- AUFGABENSTELLUNG
Setzen Sie den Text über die chinesischen Zwangsinternate in Tibet im Anschluss an seinen letzten Satz fort.

- VORLIEGENDER TEXTAUSZUG
Internate sind Teil von
Chinas Politik der
kulturellen Auslöschung
Quelle: chinanews.com
Getroffene Hunde bellen, sagt das Sprichwort. Und in diesem Licht sollte man auch Chinas jüngstes Propaganda-Event in Chengdu betrachten. Es muss als durchsichtiger Versuch gewertet werden, der anhaltenden und massiven internationalen Kritik an den chinesischen Zwangsinternaten in Tibet zu begegnen.
Pekings Zwangsinternate sind ein besonders einschneidender Bestandteil einer systematischen Politik der kulturellen Auslöschung, der die tibetische Bevölkerung ausgesetzt ist. In diesen staatlich kontrollierten Einrichtungen wird die große Mehrheit der tibetischen Kinder ihrer angestammten Sprache, Religion und Kultur Herkunft entfremdet. Laut UN-Experten sind über eine Million Kinder davon betroffen – viele bereits im Vorschulalter.

Solche Bilder verbreiten die KP-Machthaber gerne: Tibetische Schüler eines Zwangsinternats in Reih und Glied. (Quelle: chinanews.com)
Zwangsinternate haben verheerende Auswirkungen auf tibetische Kinder
Erst vor wenigen Monaten etwa hat das Tibet Action Institut (TAI) dazu einen neuen Bericht vorgelegt. Die Untersuchung trägt den Titel „When they came to take our children: China’s Colonial Boarding Schools and the Future of Tibet“. Die Grundlage dafür bilden Berichte betroffener Familien und Eltern aus erster Hand. Der Bericht des TAI belegt damit nachdrücklich die verheerenden Auswirkungen der Zwangsinternate auf tibetische Kinder.

[Datensätze eines Datenbestands]
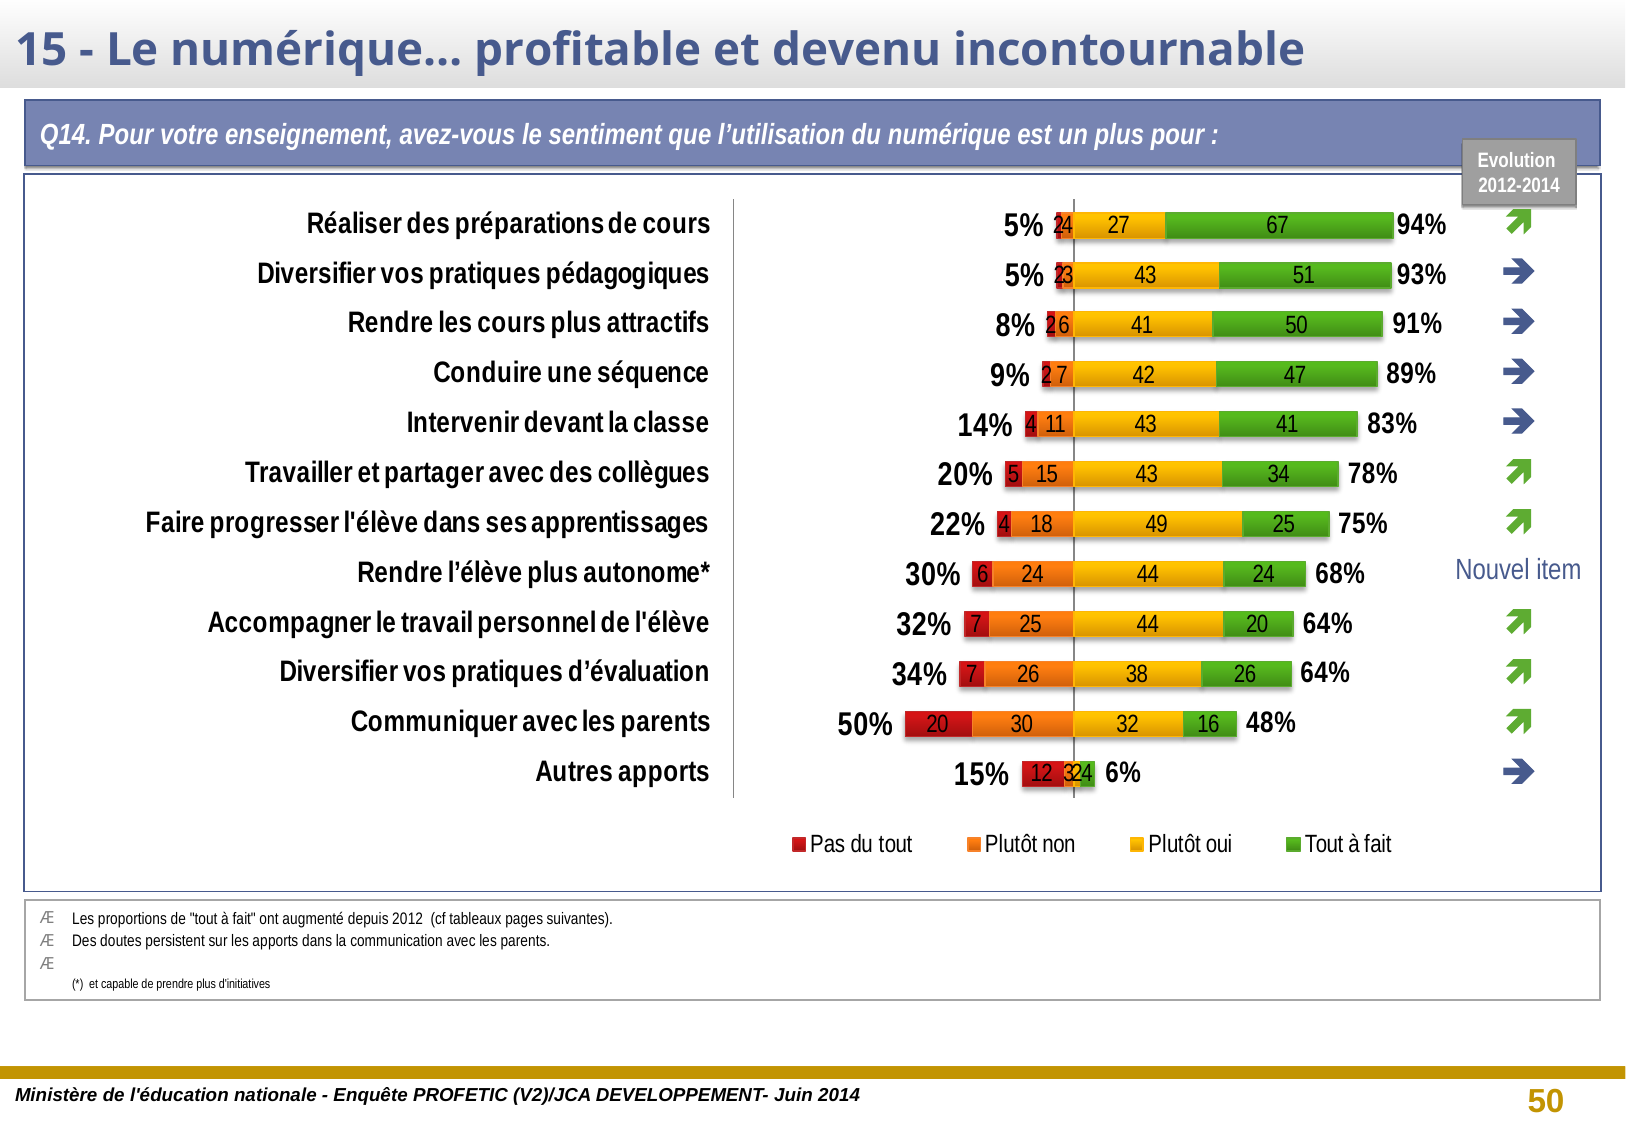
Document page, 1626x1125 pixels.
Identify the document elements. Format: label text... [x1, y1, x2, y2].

text_box 50 [1512, 1071, 1625, 1125]
text_box  [1504, 650, 1538, 690]
text_box Ministère de l'éducation nationale - Enquête PROFETIC (V2)/JCA DEVELOPPEMENT- Juin 2014 [0, 1074, 1501, 1125]
text_box Evolution 2012-2014 [1462, 138, 1576, 205]
text_box Nouvel item [1455, 550, 1582, 585]
list Les proportions de "tout à fait" ont augmenté depuis 2012 (cf tableaux pages suivantes). Des doutes persistent sur les apports dans la communication avec les parents. (*) et capable de prendre plus d'initiatives [24, 900, 1600, 1000]
text_box  [1501, 250, 1535, 290]
text_box  [1504, 450, 1538, 490]
text_box  [1504, 600, 1538, 640]
list Q14. Pour votre enseignement, avez-vous le sentiment que l’utilisation du numérique est un plus pour : [24, 99, 1600, 166]
text_box  [1504, 500, 1538, 540]
text_box  [1504, 200, 1538, 240]
title 15 - Le numérique… profitable et devenu incontournable [0, 0, 1625, 88]
text_box  [1504, 700, 1538, 740]
text_box  [1501, 300, 1535, 340]
text_box  [1501, 750, 1535, 790]
picture [24, 174, 1600, 891]
text_box  [1501, 400, 1535, 440]
text_box  [1501, 350, 1535, 390]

- LÖSUNG
Er unterstreicht, wie die chinesische Regierung tibetische Kinder als Mittel benutzt, um die Tibeter aggressiv und unter Zwang zu assimilieren und ihr Überleben als eigenständiges Volk zu bedrohen. Er bestätigt auf eindringliche Weise die Recherchen von Experten der Vereinten Nationen.
Kinder erleiden schwere psychische und körperliche Schäden
Leider gelingt es Journalisten nur selten, Pekings strikte Informationsblockade über Tibet zu durchbrechen. Anfang des Jahres jedoch veröffentlichte die „New York Times“ einen umfangreichen Bericht über Chinas System von Zwangsinternaten in Tibet. Dieser dokumentierte die schweren psychischen, emotionalen und körperlichen Schäden, die einer ganzen Generation tibetischer Kinder in Chinas Internatsschulen zugefügt werden.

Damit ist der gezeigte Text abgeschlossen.